If someone has a pacemaker, s/he must stay away from electrical power tools & anything that creates a large magnetic field, such as leaning over a car engine that is running. Electric or gas lawnmowers are a no-no, might be O.K. to ride on a lawn tractor. Power tools that run off of compressed air are O.K.

Jody E. Lebel said...

@ Chris. Okay, good ones. I will add 'suffering an injury during the commission of the crime that incriminates him'.

And: Specific field of knowledge. For example perhaps only a court reporter would know how to read a steno note that another court reporter wrote before she was bludgeoned to death with the judge's gavel.

Jody E. Lebel said...

@ Elizabeth. Tell me how the police know he's the killer because he has a pace maker.

Elizabeth said...

Someone with a pacemaker obviously could be a criminal, but would be much _less_ likely to commit certain types of crimes or to use certain methods. My husband has a pacemaker & occasionally uses an electric drill for a few minutes here & there until I tell him not to do that!

I like your clue about the steno notes ... I actually do know how to read them, because I used to work in court reporting years ago. Please don't name a suspect after me in a case where that knowledge would give me away!

Jody E. Lebel said...

@ Elizabeth. Oh, I get it. We can eliminate the pace maker guy as one of the suspects. Very clever. Not a clue everyone will pick up on right away. I think you should use that one.

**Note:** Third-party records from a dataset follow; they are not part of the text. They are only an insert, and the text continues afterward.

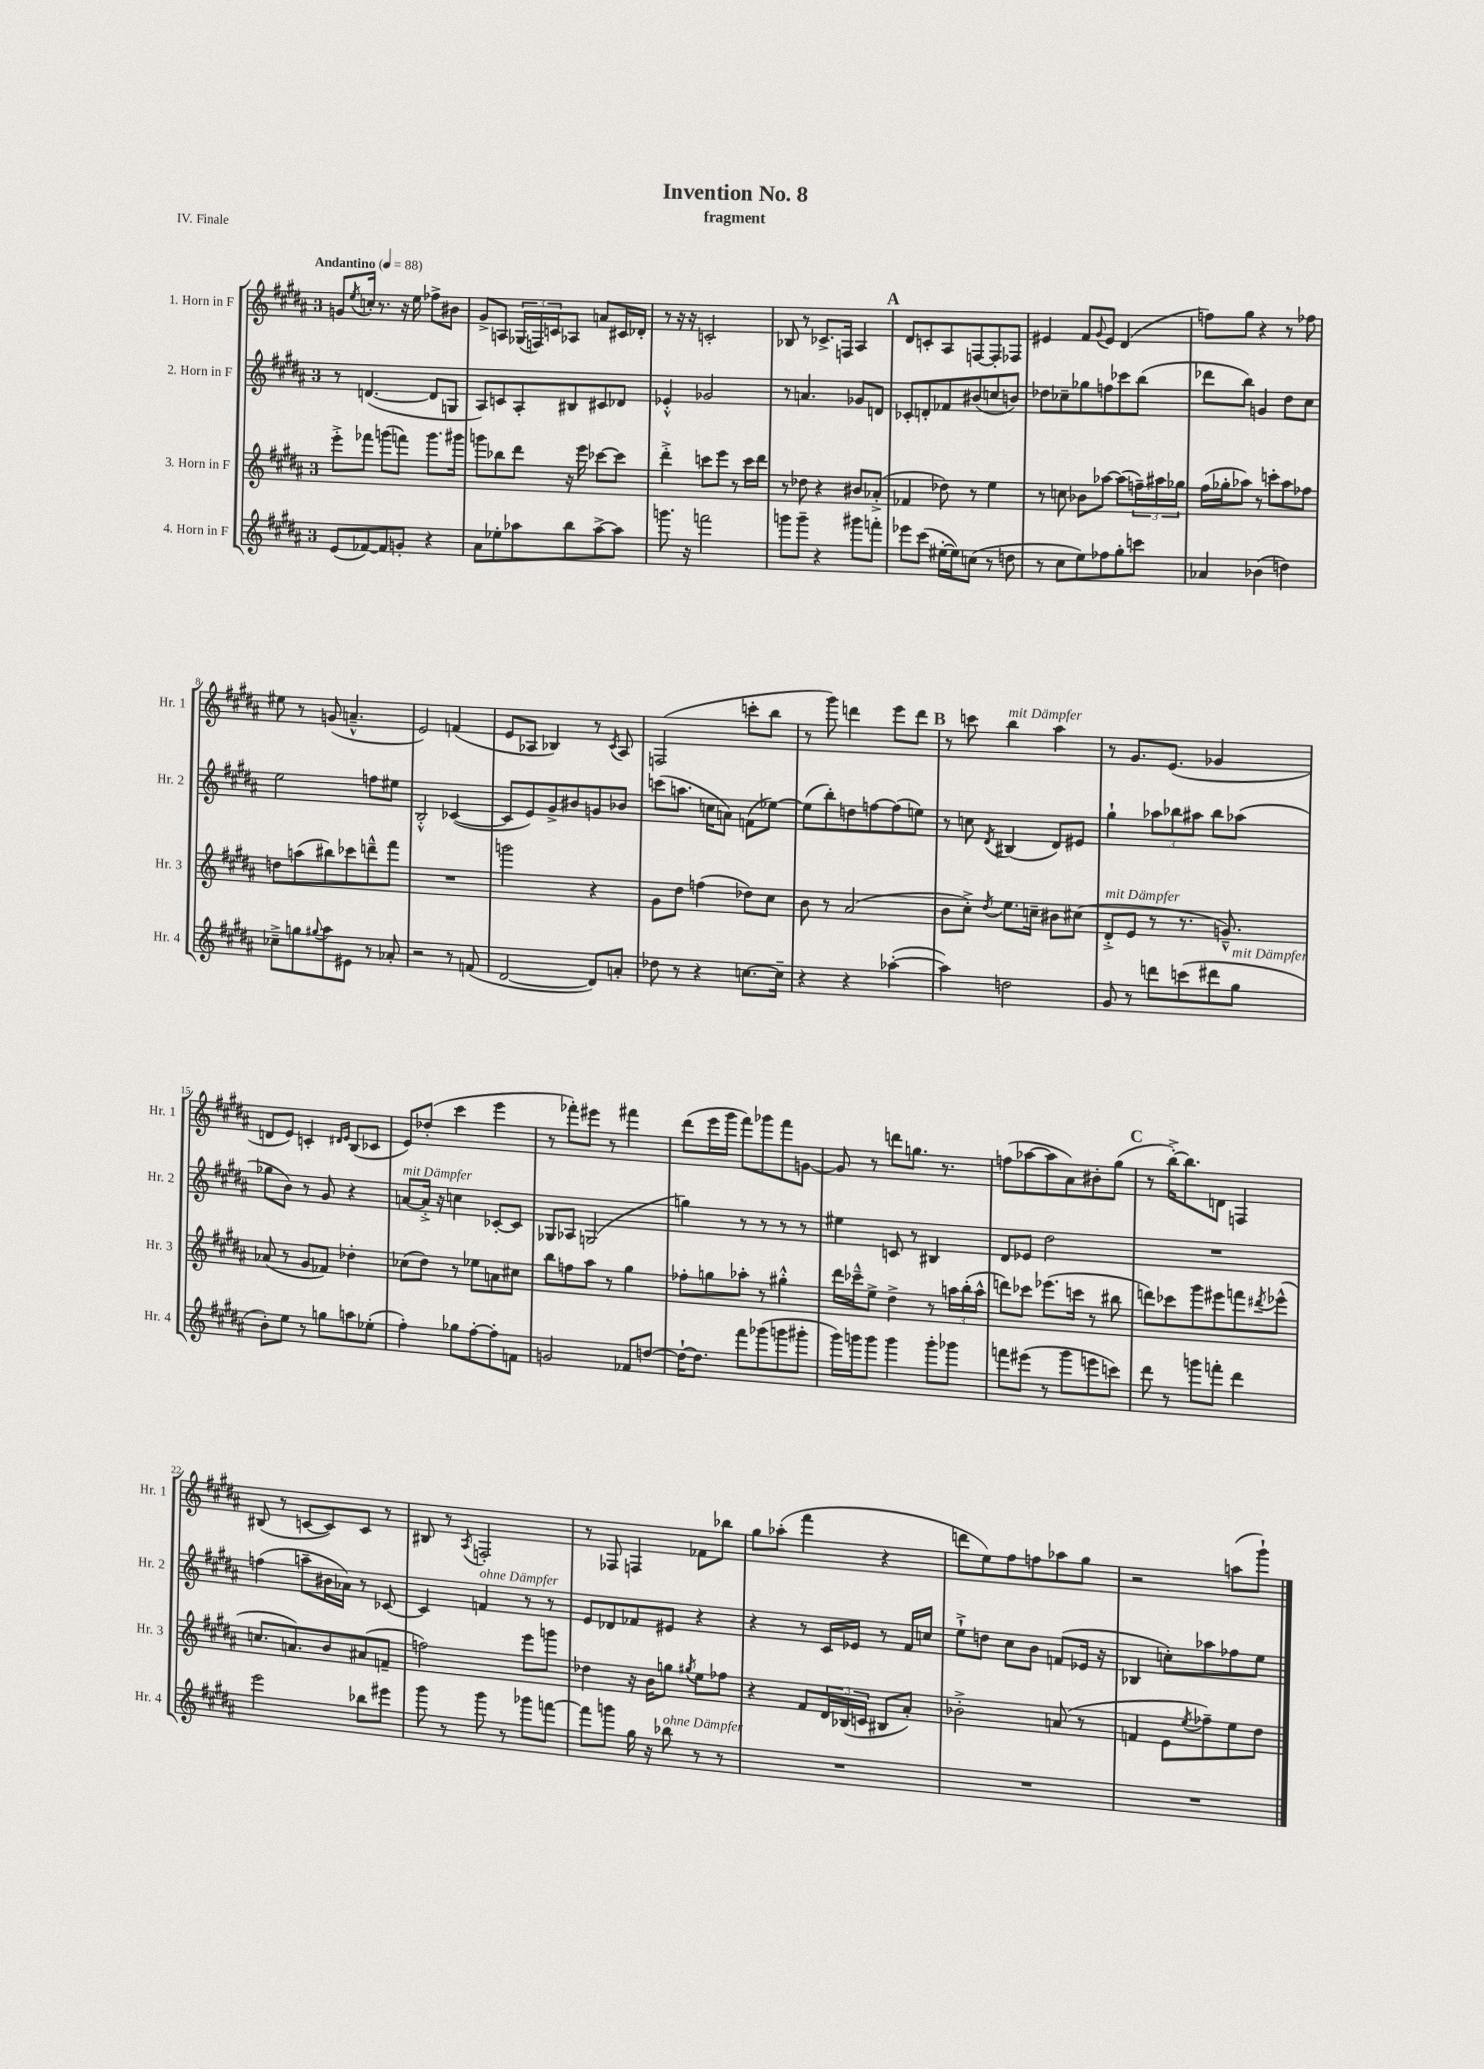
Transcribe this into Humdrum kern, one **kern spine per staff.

**kern	**kern	**kern	**kern
*part4	*part3	*part2	*part1
*staff4	*staff3	*staff2	*staff1
*I"4. Horn in F	*I"3. Horn in F	*I"2. Horn in F	*I"1. Horn in F
*I'Hr. 4	*I'Hr. 3	*I'Hr. 2	*I'Hr. 1
*clefG2	*clefG2	*clefG2	*clefG2
*k[f#c#g#d#a#]	*k[f#c#g#d#a#]	*k[f#c#g#d#a#]	*k[f#c#g#d#a#]
*M3/4	*M3/4	*M3/4	*M3/4
*MM88	*MM88	*MM88	*MM88
=1	=1	=1	=1
!	!	!	!LO:TX:a:B:t=Andantino
(8e/L	8eee'^\L	8r	8gn/L
.	.	.	8qee/
[8f-X/)	8fff-X\J	([4.dn/	16ccn'/Jk
.	.	.	8.r
8f-/]	(8gggn\L	.	.
8gn'/J	8fffn\J)	.	16r
.	.	.	16ee\
4r	8.ggg\L	8d/L]	8ff-X^\L
.	.	8Gn/J	8b#X\J
.	16ggg#X\Jk	.	.
=2	=2	=2	=2
8a#\L	8gggn\L	8A#/L)	8g#^/L
8ee-X'\	8bb-X\	8cn/	8An/J
8aa-X\	8ddd#\J	8A#'/	(24G-X/LL
.	.	.	24Fn/)
.	.	.	24cn/J
8bb\	16r	8B#X/	8A-X/J
.	16eee\	.	.
[8aa-^\	[8ccc-X\L	8c#X/	8an/L
8aa-\J]	8ccc-\J]	8d-X/J	16c#X/L
.	.	.	16d-X'/JJ
=3	=3	=3	=3
8.gggn\	4ddd#'^\	4e-X'^^/	8r
.	.	.	16r
16r	.	.	16r
2fffn\	8cccn\L	2g-X/	2cn'/
.	8eee\J	.	.
.	8r	.	.
.	16ccc\LL	.	.
.	16ddd#\JJ	.	.
=4	=4	=4	=4
8gggn\L	8r	8r	8B-X/
8ggg~\J	8dd-X\	4.an/	8r
4r	4r	.	8.c-X^/L
.	.	.	16Fn/Jk
8ggg#X\L	8b#X/L	8g-X/L	4A#/
8fffn'\J	(8a-X'^/J	8dn/J	.
!!LO:REH:place=s1:t=A
=5	=5	=5	=5
8eee-X\L	4f-X/	8c-X'/L	8d#/L
(8ccc#\J	.	8dn'/	8cn'/
[16ee#X'\LL	8dd-X\)	8f-X/	8A#/
16ee#\J])	.	.	.
(8ccn\J	8r	(8b#X/	[8Fn/
8r	4ee\	8ccn/	8F'/]
8ddn\	.	8bn/J)	8F-X/J
=6	=6	=6	=6
8r	8r	8dd-X\L	4e#X/
8cc#\L	8ccn\	8cc-X~\	.
8ee\)	8b-X\L	8gg-X\	8f#/L
.	.	.	8qqg#/
8ff-X\	[8aa-X\J	8ffn\	8e#/J
8gg#'\	(8aa-\L]	8ccc-X\	(4d#/
8cccn\J	24ffn~\L)	(8bb\J	.
.	24aa#X\	.	.
.	24gg-X\JJ	.	.
=7	=7	=7	=7
4a-X/	(16ff#\LL	8ddd-X\L	8ffn\L)
.	16gg-X'\J	.	.
.	8aa-X\J)	8bb\J)	8gg#\J
(4b-X\	8r	4gn/	4r
.	8cccn'\L	.	.
4ddn\)	8aa-\	8dd#\L	8r
.	8ff-X\J	8cc#\J	8ff-X\
!!LO:LB:g=z
=8	=8	=8	=8
8cc-X~^\L	8ddn\L	2ee\	8ee#X\
8ggn\	(8aan\	.	8r
8qqgg#X/	.	.	.
8aa#\	8bb#X\)	.	(8gn/
8e#X\J	8ccc-X\	.	4.an~^^/
8r	8dddn~^^\	8ffn\L	.
8a-X'/	8fff#\J	8ee#X\J	.
=9	=9	=9	=9
2r	2.r	2B'^^/	2e/)
8r	.	([4c-X/	(4fn/
(8fn/	.	.	.
=10	=10	=10	=10
[2d#/	2gggn\	8c-/L]	8e/L
.	.	8e/)	8A-X/J
.	.	8g#^/	4B-X/)
.	.	8b#X/	.
8d#/L])	4r	8gn/	8r
.	.	.	8qc#/
8an'/J	.	8b-X/J	8A-/
=11	=11	=11	=11
8dd-X\	8g#\L	(8cccn\L	(2Fn/
8r	8dd#\J	8.aan\J	.
4r	(4ffn\	.	.
.	.	16ccn\KL	.
.	.	8an\J)	.
[8.ccn\L	8dd-X\L)	(8fn\L	8cccn'\L
.	8cc#\J	[8ee-X\J)	8bb\J
16cc~\Jk]	.	.	.
=12	=12	=12	=12
4r	8b\	(8ee-\L]	8r
.	8r	8bb'\)	8ggg#\)
4r	(2a#/	8ddn\	4dddn\
.	.	[8ffn\	.
([4aa-X'\	.	(8ff\]	8eee\L
.	.	8een\J)	8ddd\J
!!LO:REH:place=s1:t=B
=13	=13	=13	=13
4aa-\])	8b\L	8r	8r
.	8cc#'^\J)	8ccn\	8cccn\
.	8qdd#/	8qd#/	.
!	!	!	!LO:TX:a:i:t=mit Dämpfer
2ddn\	8.ee\L	(4B#X/	4bb\
.	16ccn~\Jk	.	.
.	8b#X\L	8d#/L)	4aa#\
.	(8cc#X\J	8e#X/J	.
=14	=14	=14	=14
!	!LO:TX:a:i:t=mit Dämpfer	!	!
8g#/	8d#'^/L	4gg#`\	8r
8r	8e/J	.	8.g#/L
8dddn\L	8r	12aa-X\L	.
.	.	.	(8.e/J
.	.	12bb-X\	.
(8cccn\	8.r	.	.
.	.	12aa#X\J	.
8ddd#X\	.	8bb-\L	4g-X/
.	8.gn~^^/)	.	.
!LO:TX:a:i:t=mit Dämpfer	!	!	!
8gg#\J	.	(8aa-X\J	.
!!LO:LB:g=z
=15	=15	=15	=15
8b'\L)	(8a-X/	8gg-X\L	8dn/L
8ee\J	8r	8b\J)	8e/J)
8r	8g#/L	8r	4cn'/
8ggn\L	8f-X/J)	8g#/	.
.	.	.	16qqd#X/LL
.	.	.	16qqe/JJ
8aan\	4dd-X'\	4r	(8B/L
(8ee-X'\J	.	.	8c-X/J
=16	=16	=16	=16
!	!	!LO:TX:a:i:t=mit Dämpfer	!
4ff#'\)	(8cc-X\L	[8an/L	8e/L)
.	8dd#\J)	16a'^/Jk]	(8dd-X'/J
.	.	16r	.
8gg-X\L	8r	4ccn\	4ccc#\
[8ff#'\	8ee-X\L	.	.
8ff#'\]	8an\	[8c-X'/L	4eee\
8fn\J	8cc#X\J	8c-/J]	.
=17	=17	=17	=17
2gn/	8bb\L	8G-X/L	8r
.	8ffn\	8A-X/J	8fff-X'\L)
.	8aa#\J	(2Gn/	8eee#X\J
.	8r	.	8r
8f-X/L	4gg#\	.	4fff#X\
[8ddn/J	.	.	.
=18	=18	=18	=18
16dd`\KL_	8ff-X'\L	4ggn\)	(8ddd#\L
8.dd\J]	.	.	.
.	8ggn\	.	16eee\L
.	.	.	16ggg#\JJ
8fff#\L	8aa-X'\J	8r	8fff#\L)
(8ggg-X\	8r	8r	8ggg-X\
8gggn\	4gg#X'^^\	8r	8fff#\
8ggg#X'\J	.	8r	[8gn\J
=19	=19	=19	=19
16ggg#\LL)	16ddd#\LL	4ee#X\	8g/]
16gggn\J	16ccc-X~^^\J	.	.
8ggg\J	8ee^\J	.	8r
4ggg\	4dd#^\	8cn/	8dddn\L
.	.	8r	8.ggn\J
8ggg'\L	8r	4B#X/	.
.	.	.	8.r
8ggg-X\J	24aan\LL	.	.
.	(24bb'\	.	.
.	24aa^^\JJ	.	.
=20	=20	=20	=20
8fffn\L	8dddn\L)	8d#/L	(8ffn\L
(8eee#X\J	8ccc-X\J	8e-X/J	[8aa-X\
8r	(8.eee-X\L	2dd#\	8aa-\]
8ggg#\L	.	.	8a#\)
.	16cccn\Jk	.	.
8eeen\	8r	.	8b#X'\
8cccn\J)	8bb#X\	.	(8gg#\J
!!LO:REH:place=s1:t=C
=21	=21	=21	=21
8ddd#\	8dddn\L)	2.r	8r
8r	8ccc-X\	.	[16bb'^\KL)
.	.	.	8.bb\]
8gggn\L	8ggg#\	.	.
8fffn'\J	8eee#X\	.	8dn\J
4ddd#\	8fffn\	.	4Fn/
.	8qddd#X/	.	.
.	(8eee-X^^\J	.	.
!!LO:LB:g=z
=22	=22	=22	=22
2eee\	8.ccn/L	(4ffn\	(8B#X/
.	.	.	8r
.	8.an/)	.	.
.	.	8aan~\L	[8cn/L
.	8b/	16b#X\L	8c/])
.	.	16a-X\JJ)	.
8bb-X\L	(8a#X/	8r	8c/J
8eee#X\J	8fn~/J	[8c-X/	8r
=23	=23	=23	=23
8ggg#\	2ffn\)	4c-/]	8B#X/
8r	.	.	8r
.	.	.	8qA#/
!	!	!LO:TX:a:i:t=ohne Dämpfer	!
8ggg#\	.	4fn/	2Fn'/
8r	.	.	.
8ggg-X\L	8eee\L	8r	.
[8fffn\J	8gggn\J	8r	.
=24	=24	=24	=24
8fff\L]	4dd-X\	8e/L	8r
8gggn\J	.	8d-X/	8F-X/
16gg#\	16r	8f-X/	4Fn/
16r	16b\KL	.	.
!LO:TX:a:i:t=ohne Dämpfer	!	!	!
8bb-X\	8ggn\J	8e#X/J	.
.	8qgg#X/	.	.
8r	8ee\L	4r	8f-X\L
8r	8ff-X\J	.	8bb-X\J
=25	=25	=25	=25
2.r	4r	4r	8gg#\L
.	.	.	(8aa-X'\J
.	8f#/L	8r	4fff#\
.	24d#/L	16c#/LL	.
.	(24B-X/	.	.
.	.	16e-X/JJ	.
.	24cn/JJ	.	.
.	8B#X/L	8r	4r
.	8a#'/J)	16f#/LL	.
.	.	16ccn/JJ	.
=26	=26	=26	=26
2.r	2b-X'^\	8ee`^\L	8dddn\L
.	.	8ddn\J	8ee\)
.	.	8cc#\L	8ff#\
.	.	8b\J	8ffn\
.	(8an/	(8fn/L	8aa-X\
.	8r	16e-X/Jk	8gg#\J
.	.	16r	.
=27	=27	=27	=27
2.r	4fn/	4B-X/	2r
.	8e\L	8ccn'\L)	.
.	8qee/	.	.
.	8ff-X~\)	8aa-X\	.
.	8ee\	8ff-X\	(8aan\L
.	8dd#\J	8ee\J	8ggg#`\J)
==	==	==	==
*-	*-	*-	*-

I didn't know you were a steno... :) Did you do criminal work? I'm going to include the steno notes clue in my next mystery story... I like that clue too.

Elizabeth said...

Hi Jody, no, I used to be a notereader, transcribing other people's work. Even after all these years I remember how to read steno notes & could probably tell whose notes I was reading, if it was anyone I'd ever worked with. It's funny how people's individual styles show up, even in something with as many rules as stenotype.